Hospitals, and, in fact the whole health care industry is one that of course is changing more rapidly than any one person can entirely keep up with, let alone a heap of experts.
With the Affordable Care Act now the law of the land – unless the Republicans are somehow successful in their efforts to repeal it -- we are seeing some very sweeping reforms, none of which I have any expertise in whatsoever.
All I know is that here in Washington we have upwards of one sixth of our population – a million plus – citizens who are either not covered by an insurance plan of any kind or underinsured. Our insurance commissioner breaks that down to about 11,300 uninsured who are under age 65 in Mason County alone, about 74 percent of whom would benefit from the Affordable Care Act.
What this has meant is that hospital emergency rooms like the one at Mason General have had to double as the primary care centers for the uninsured.

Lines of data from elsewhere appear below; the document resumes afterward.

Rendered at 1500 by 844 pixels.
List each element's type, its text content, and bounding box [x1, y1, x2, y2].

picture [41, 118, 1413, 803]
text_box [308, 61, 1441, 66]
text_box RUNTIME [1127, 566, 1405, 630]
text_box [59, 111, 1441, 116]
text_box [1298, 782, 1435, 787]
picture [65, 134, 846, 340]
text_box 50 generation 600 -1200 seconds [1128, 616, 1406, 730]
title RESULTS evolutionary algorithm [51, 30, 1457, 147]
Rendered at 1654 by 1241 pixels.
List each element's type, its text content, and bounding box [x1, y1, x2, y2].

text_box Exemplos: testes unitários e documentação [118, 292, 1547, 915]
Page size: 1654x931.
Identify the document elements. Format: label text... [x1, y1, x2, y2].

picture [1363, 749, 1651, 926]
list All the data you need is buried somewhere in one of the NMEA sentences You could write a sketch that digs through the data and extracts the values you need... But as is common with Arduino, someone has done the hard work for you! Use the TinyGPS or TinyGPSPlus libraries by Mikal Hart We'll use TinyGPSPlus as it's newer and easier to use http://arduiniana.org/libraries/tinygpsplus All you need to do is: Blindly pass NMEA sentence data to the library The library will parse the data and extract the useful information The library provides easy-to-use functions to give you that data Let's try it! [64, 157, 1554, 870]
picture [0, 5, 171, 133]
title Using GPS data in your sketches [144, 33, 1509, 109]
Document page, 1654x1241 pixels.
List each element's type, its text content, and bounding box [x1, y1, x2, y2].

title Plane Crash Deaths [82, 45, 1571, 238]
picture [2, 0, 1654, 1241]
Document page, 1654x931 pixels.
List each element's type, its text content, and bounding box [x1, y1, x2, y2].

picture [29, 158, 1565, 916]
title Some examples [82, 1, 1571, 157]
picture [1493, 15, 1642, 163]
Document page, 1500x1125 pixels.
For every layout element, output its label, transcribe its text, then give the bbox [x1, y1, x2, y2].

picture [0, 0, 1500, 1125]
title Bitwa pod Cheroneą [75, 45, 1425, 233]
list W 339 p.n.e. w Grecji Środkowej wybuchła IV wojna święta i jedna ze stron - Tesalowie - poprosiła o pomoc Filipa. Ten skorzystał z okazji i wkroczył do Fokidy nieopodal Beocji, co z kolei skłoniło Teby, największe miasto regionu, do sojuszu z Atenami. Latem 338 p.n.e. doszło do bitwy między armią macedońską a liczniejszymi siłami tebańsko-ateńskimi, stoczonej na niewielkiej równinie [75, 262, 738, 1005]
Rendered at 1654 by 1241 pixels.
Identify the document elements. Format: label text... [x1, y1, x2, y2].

And the chances of a hospital getting repaid for emergency treatment has been pretty slim, which of course strains the entire medical system. The costs for caring for the uninsured and underinsured are passed right back to the insured in the form of higher insurance premiums and increased medical costs over all.
The Affordable Care Act, ACA, Obamacare, or whatever you want to call it, is expected to provide relief by spreading insurance coverage to everyone – including low-income and lower-middle class income – through the expansion of Medicaid and by providing access to a wider insurance pool through the Health Benefits Exchange, which will allow families and individuals one-stop, online shopping to select from a number of available plans.
If all goes as planned those the majority of the underinsured living in Mason County should be covered by 2014. All this will have the double benefit of reducing the load of non-urgent care on the emergency room and improving the quality of health care for those who need it the most. I don’t wish to get too much into the weeds of this stuff but it is all very consistent with the five strategies Governor Chris Gregoire laid out several years ago as her priorities for improving our state’s health care system.
Mason General treats those who have been sick and injured and, as I mentioned, has also been there for preventative care. As we all know prevention is the best method of keeping our costs down. Prevention is key to building healthy communities, especially when it comes to substance abuse and addictions, childhood and adult obesity, accidents caused by impaired driving and other things we can all do to keep ourselves healthy and strong.
I am happy that my hospital – Mason General – is here today to provide my family and me with the most modern care available anywhere and, if necessary, is well equipped to send us up to the next level of trauma care by aid car or helicopter, should the need arise. We hope that doesn’t happen, to someone in my family or yours, but if it does we know we are in good hands.
The addition of the new surgical wing and the improvements in phase two will make a great hospital an even greater one.
If we continue working together as we have here in Mason County there is no reason why we cannot achieve all of our dreams, whether they have to do with health care, the economy, a high quality of living and more. What we are celebrating today proves that it can be done!Today is a great day for Mason General, for Shelton, for Mason County and for our entire region. Again, my heartiest congratulations to everyone for making this day possible. Thank you.